A review has already been set up by the Association of Chief Police Officers (Acpo) and is expected to report by the end of the year. Ministers know that such a move would help the peace process because nationalists in the province believe that the weapons have been used disproportionately against them.

Mo Mowlam, the Northern Ireland Secretary, has told The Independent: "The Government is determined, as are the police officers concerned, that guidelines for dealing with public disorder and for the use of police equipment such as firearms (into which category plastic baton round guns fall) must be coherent, up-to-date and appropriate for the prevailing circumstances."

Since 1972, 17 people have been killed and more than 100 gravely injured by plastic bullets in Northern Ireland. The most recent death was in 1989, but in April two teenagers were hit in the head with baton rounds as they came out of a youth club. Both were seriously injured.

The use of plastic bullets has escalated over the last two years, with almost 11,000 fired since January 1996. Even in 1995, when the last IRA ceasefire was in place, the Royal Ulster Constabulary fired 273 plastic bullets during disturbances.

The Independent has discovered marked disparities between the rules for the use of plastic bullets by the RUC, the army, and police forces in Britain.
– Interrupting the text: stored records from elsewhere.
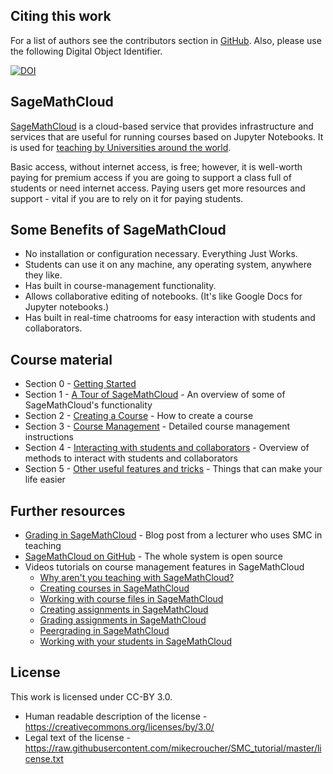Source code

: ## Citing this work

For a list of authors see the contributors section in [GitHub](https://github.com/mikecroucher/SMC_tutorial/graphs/contributors). Also, please use the following Digital Object Identifier.

[![DOI](https://zenodo.org/badge/23386/mikecroucher/SMC_tutorial.svg)](https://zenodo.org/badge/latestdoi/23386/mikecroucher/SMC_tutorial)

## SageMathCloud

[SageMathCloud](https://cloud.sagemath.com/) is a cloud-based service that provides infrastructure and services that are useful for running courses based on Jupyter Notebooks.
It is used for [teaching by Universities around the world](https://github.com/sagemathinc/smc/wiki/Teaching).

Basic access, without internet access, is free; however, it is well-worth paying for premium access if you are going to support a class full of students or need internet access.
Paying users get more resources and support - vital if you are to rely on it for paying students.

## Some Benefits of SageMathCloud

* No installation or configuration necessary. Everything Just Works.
* Students can use it on any machine, any operating system, anywhere they like.
* Has built in course-management functionality.
* Allows collaborative editing of notebooks. (It's like Google Docs for Jupyter notebooks.)
* Has built in real-time chatrooms for easy interaction with students and collaborators.

## Course material

* Section 0 - [Getting Started](./getting_started/getting_started.md)
* Section 1 - [A Tour of SageMathCloud](/functionality/functionality.md) - An overview of some of SageMathCloud's functionality
* Section 2 - [Creating a Course](./creating_a_course/creating_course.md) - How to create a course
* Section 3 - [Course Management](./course_management/course_management.md) - Detailed course management instructions
* Section 4 - [Interacting with students and collaborators](./interactions/interactions.md) - Overview of methods to interact with students and collaborators
* Section 5 - [Other useful features and tricks](./tips_and_tricks/tips_and_tricks.md) - Things that can make your life easier

## Further resources

* [Grading in SageMathCloud](http://www.beezers.org/blog/bb/2015/09/grading-in-sagemathcloud/) - Blog post from a lecturer who uses SMC in teaching
* [SageMathCloud on GitHub](https://github.com/sagemathinc/smc) - The whole system is open source
* Videos tutorials on course management features in SageMathCloud
    * [Why aren't you teaching with SageMathCloud?](https://youtu.be/cq_HEzBMWNA)
    * [Creating courses in SageMathCloud](https://youtu.be/K2swc6NhpGg)
    * [Working with course files in SageMathCloud](https://youtu.be/bt-AhVlAf-U)
    * [Creating assignments in SageMathCloud](https://youtu.be/NqQ0y7o0XUU)
    * [Grading assignments in SageMathCloud](https://youtu.be/y_GX9XWTZfQ)
    * [Peergrading in SageMathCloud](https://youtu.be/8MagMw-ol5M)
    * [Working with your students in SageMathCloud](https://youtu.be/4c9RmoLRSWE)

## License

This work is licensed under CC-BY 3.0.

* Human readable description of the license - https://creativecommons.org/licenses/by/3.0/
* Legal text of the license - https://raw.githubusercontent.com/mikecroucher/SMC_tutorial/master/license.txt
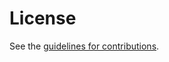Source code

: # License

See the
[guidelines for contributions](https://github.com/PieterKas/OAuth-and-SPIFFE/blob/main/CONTRIBUTING.md).
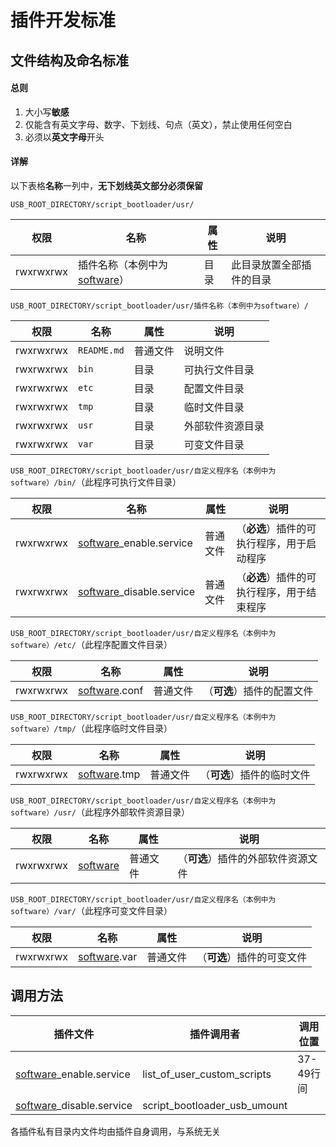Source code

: # 插件开发标准

## 文件结构及命名标准

#### 总则

1. 大小写**敏感**
2. 仅能含有英文字母、数字、下划线、句点（英文），禁止使用任何空白
3. 必须以**英文字母**开头

#### 详解

以下表格**名称**一列中，**无下划线英文部分必须保留**

`USB_ROOT_DIRECTORY/script_bootloader/usr/`

| 权限      | 名称                                | 属性 | 说明                     |
| --------- | ----------------------------------- | ---- | ------------------------ |
| rwxrwxrwx | 插件名称（本例中为<u>software</u>） | 目录 | 此目录放置全部插件的目录 |

`USB_ROOT_DIRECTORY/script_bootloader/usr/插件名称（本例中为software）/`

| 权限      | 名称     | 属性     | 说明             |
| --------- | -------- | -------- | ---------------- |
| rwxrwxrwx | `README.md` | 普通文件 | 说明文件         |
| rwxrwxrwx | `bin`    | 目录     | 可执行文件目录   |
| rwxrwxrwx | `etc`    | 目录     | 配置文件目录     |
| rwxrwxrwx | `tmp`    | 目录     | 临时文件目录     |
| rwxrwxrwx | `usr`    | 目录     | 外部软件资源目录 |
| rwxrwxrwx | `var`    | 目录     | 可变文件目录     |

`USB_ROOT_DIRECTORY/script_bootloader/usr/自定义程序名（本例中为software）/bin/`（此程序可执行文件目录）

| 权限      | 名称                            | 属性     | 说明                                       |
| --------- | ------------------------------- | -------- | ------------------------------------------ |
| rwxrwxrwx | <u>software</u>_enable.service  | 普通文件 | （**必选**）插件的可执行程序，用于启动程序 |
| rwxrwxrwx | <u>software</u>_disable.service | 普通文件 | （**必选**）插件的可执行程序，用于结束程序 |

`USB_ROOT_DIRECTORY/script_bootloader/usr/自定义程序名（本例中为software）/etc/`（此程序配置文件目录）

| 权限      | 名称                 | 属性     | 说明                       |
| --------- | -------------------- | -------- | -------------------------- |
| rwxrwxrwx | <u>software</u>.conf | 普通文件 | （**可选**）插件的配置文件 |

`USB_ROOT_DIRECTORY/script_bootloader/usr/自定义程序名（本例中为software）/tmp/`（此程序临时文件目录）

| 权限      | 名称                | 属性     | 说明                       |
| --------- | ------------------- | -------- | -------------------------- |
| rwxrwxrwx | <u>software</u>.tmp | 普通文件 | （**可选**）插件的临时文件 |

`USB_ROOT_DIRECTORY/script_bootloader/usr/自定义程序名（本例中为software）/usr/`（此程序外部软件资源目录）

| 权限      | 名称            | 属性     | 说明                               |
| --------- | --------------- | -------- | ---------------------------------- |
| rwxrwxrwx | <u>software</u> | 普通文件 | （**可选**）插件的外部软件资源文件 |

`USB_ROOT_DIRECTORY/script_bootloader/usr/自定义程序名（本例中为software）/var/`（此程序可变文件目录）

| 权限      | 名称                | 属性     | 说明                       |
| --------- | ------------------- | -------- | -------------------------- |
| rwxrwxrwx | <u>software</u>.var | 普通文件 | （**可选**）插件的可变文件 |

## 调用方法

| 插件文件                        | 插件调用者                   | 调用位置  |
| ------------------------------- | ---------------------------- | --------- |
| <u>software</u>_enable.service  | list_of_user_custom_scripts  | 37-49行间 |
| <u>software</u>_disable.service | script_bootloader_usb_umount |           |

各插件私有目录内文件均由插件自身调用，与系统无关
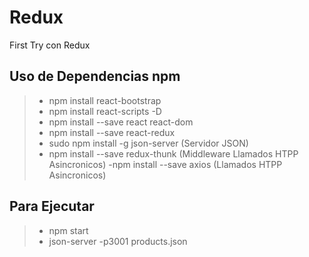 # Redux
First Try con Redux

## Uso de Dependencias npm
> - npm install react-bootstrap
> - npm install react-scripts -D
> - npm install --save react react-dom
> - npm install --save react-redux
> - sudo npm install -g json-server (Servidor JSON)
> - npm install --save redux-thunk (Middleware Llamados HTPP Asincronicos)
> -npm install --save axios (Llamados HTPP Asincronicos)

## Para Ejecutar
> - npm start
> - json-server -p3001 products.json
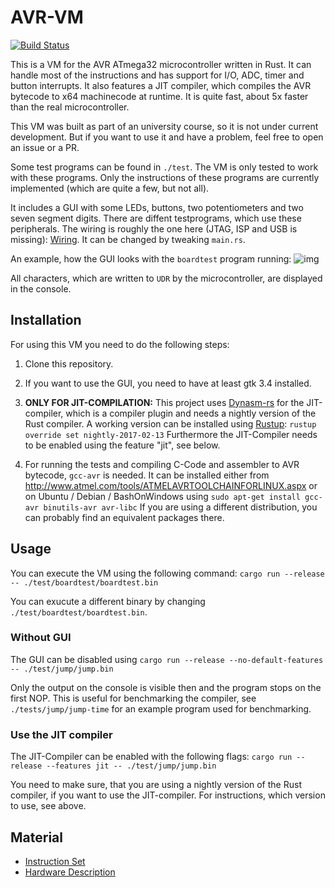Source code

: # AVR-VM
[![Build Status](https://travis-ci.org/MackieLoeffel/avr-vm.svg?branch=master)](https://travis-ci.org/MackieLoeffel/avr-vm)

This is a VM for the AVR ATmega32 microcontroller written in Rust.
It can handle most of the instructions and has support for I/O, ADC,
timer and button interrupts. It also features a JIT compiler, which
compiles the AVR bytecode to x64 machinecode at runtime. It is quite
fast, about 5x faster than the real microcontroller.

This VM was built as part of an university course, so it is not under current
development. But if you want to use it and have a problem, feel free
to open an issue or a PR.

Some test programs can be found in `./test`. The VM is only tested to
work with these programs. Only the instructions of these programs
are currently implemented (which are quite a few, but not all).

It includes a GUI with some LEDs, buttons, two potentiometers and two
seven segment digits. There are diffent testprograms, which use
these peripherals. The wiring is roughly the one here (JTAG, ISP and
USB is missing): [Wiring](https://www4.cs.fau.de/Lehre/SS16/V_SPIC/Uebungen/Board/spicboard2_sch.pdf). It can be changed by tweaking `main.rs`.

An example, how the GUI looks with the `boardtest` program running:
![img](//mackieloeffel.github.io/boardtest.gif)

All characters, which are written to `UDR` by the microcontroller,
are displayed in the console.

## Installation

For using this VM you need to do the following steps:

1.  Clone this repository.

2.  If you want to use the GUI, you need to have at least gtk 3.4
    installed.

3.  **ONLY FOR JIT-COMPILATION:**
    This project uses [Dynasm-rs](https://github.com/CensoredUsername/dynasm-rs) for the JIT-compiler, which is a
    compiler plugin and needs a nightly version of the Rust compiler. A working
    version can be installed using [Rustup](https://rustup.rs/):
    `rustup override set nightly-2017-02-13`
    Furthermore the JIT-Compiler needs to be enabled using the feature "jit",
    see below.

4.  For running the tests and compiling C-Code and assembler to AVR
    bytecode, `gcc-avr` is needed. It can be installed either from
    <http://www.atmel.com/tools/ATMELAVRTOOLCHAINFORLINUX.aspx>
    or on Ubuntu / Debian / BashOnWindows using
    `sudo apt-get install gcc-avr binutils-avr avr-libc`
    If you are using a different distribution, you can probably find
    an equivalent packages there.

## Usage

You can execute the VM using the following command:
`cargo run --release -- ./test/boardtest/boardtest.bin`

You can exucute a different binary by changing `./test/boardtest/boardtest.bin`.

### Without GUI

The GUI can be disabled using
`cargo run --release --no-default-features -- ./test/jump/jump.bin`

Only the output on the console is visible then and the program
stops on the first NOP. This is useful for benchmarking the
compiler, see `./tests/jump/jump-time` for an example program used
for benchmarking.

### Use the JIT compiler

The JIT-Compiler can be enabled with the following flags:
`cargo run --release --features jit -- ./test/jump/jump.bin`

You need to make sure, that you are using a nightly version of the
Rust compiler, if you want to use the JIT-compiler. For
instructions, which version to use, see above.

## Material

-   [Instruction Set](http://www.atmel.com/images/Atmel-0856-AVR-Instruction-Set-Manual.pdf)
-   [Hardware Description](http://www.atmel.com/images/doc2503.pdf)

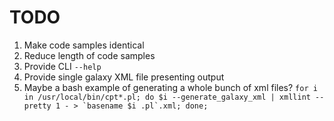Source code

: # TODO

1. Make code samples identical
2. Reduce length of code samples
3. Provide CLI `--help`
4. Provide single galaxy XML file presenting output
5. Maybe a bash example of generating a whole bunch of xml files? ``for i in /usr/local/bin/cpt*.pl; do $i --generate_galaxy_xml | xmllint --pretty 1 - > `basename $i .pl`.xml; done;``
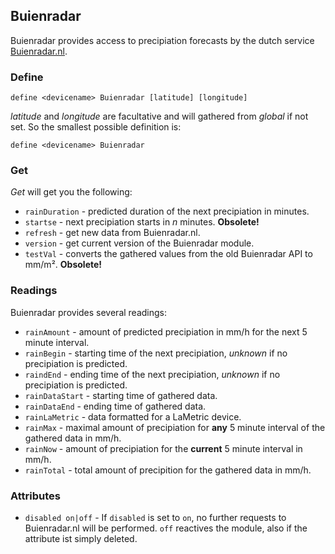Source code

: <span id="Buienradar" />

## Buienradar
Buienradar provides access to precipiation forecasts by the dutch service [Buienradar.nl](https://www.buienradar.nl).

<span id="Buienradardefine"></span>
### Define
    define <devicename> Buienradar [latitude] [longitude]

<var>latitude</var> and <var>longitude</var> are facultative and will gathered from <var>global</var> if not set.
So the smallest possible definition is:

    define <devicename> Buienradar
  
<span id="Buienradarget" />  

### Get
<var>Get</var> will get you the following:

* ``rainDuration``  - predicted duration of the next precipiation in minutes.
* ``startse``       - next precipiation starts in <var>n</var> minutes. **Obsolete!**
* ``refresh``       - get new data from Buienradar.nl.
* ``version``       - get current version of the Buienradar module.
* ``testVal``       - converts the gathered values from the old Buienradar <abbr>API</abbr> to mm/m². **Obsolete!**

<span id="Buienradarreadings" />  

### Readings
Buienradar provides several readings:
* ``rainAmount``    - amount of predicted precipiation in mm/h for the next 5 minute interval.
* ``rainBegin``     - starting time of the next precipiation, <var>unknown</var> if no precipiation is predicted.
* ``raindEnd``      - ending time of the next precipiation, <var>unknown</var> if no precipiation is predicted.
* ``rainDataStart`` - starting time of gathered data.
* ``rainDataEnd``   - ending time of gathered data.
* ``rainLaMetric``  - data formatted for a LaMetric device.
* ``rainMax``       - maximal amount of precipiation for **any** 5 minute interval of the gathered data in mm/h.
* ``rainNow``       - amount of precipiation for the **current** 5 minute interval in mm/h.
* ``rainTotal``     - total amount of precipition for the gathered data in mm/h.

<span id="Buienradarattr" />

### Attributes
* ``disabled on|off``   - If ``disabled`` is set to `on`, no further requests to Buienradar.nl will be performed. ``off`` reactives the module, also if the attribute ist simply deleted.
All three sets of guidelines used to be confidential, but have been declassified after a series of parliamentary questions from Brian Sedgemore, Labour MP for Hackney South and Shoreditch.

While mainland police can only fire plastic bullets to prevent "serious risk of loss of life" when other methods of policing have been tried and failed, the security forces in Northern Ireland can use them to protect property or in the "detection of crime".

In England and Wales, a chief police officer or at the very least a superintendent must authorise the use of the bullets. In Northern Ireland, individual gunners may decide to take action "if they judge their actions are warranted". Even these lax guidelines are regularly flouted by the RUC and army, according to civil liberties groups. For example the Committee on the Administration of Justice, which monitors marches where plastic bullets are likely to be fired, says its observers have never once heard officers give the required warning before firing.

The Acpo review of guidelines was launched after a report last year from the Chief Inspector of Constabulary expressed concern over the RUC guidelines and said they should be changed to reflect precisely those used in England.

Ronnie Flanagan, the RUC Chief Constable, objected to that, but later accepted the Government's decision to announce a joint review by the RUC and Acpo. It has now emerged that the review is being led not by the RUC but by Acpo. Ms Mowlam has said she expects the army to take any changes into account.

The Independent reported exclusively in June that faulty plastic bullets were used in Northern Ireland for a year after it had been discovered that they were firing too fast. It also emerged that the faulty batch consisted of 284,500 bullets - more than twice the total fired over the previous 24 years.

Further pressure has been placed on the Government by a European Parliament paper published in April. It says the firing of plastic bullets in Northern Ireland last summer constituted excessive force and breached the UN code of conduct for law enforcers.

The report calls on parliament to renew its call for a ban on the use of plastic bullets in the EU, first made in May 1982.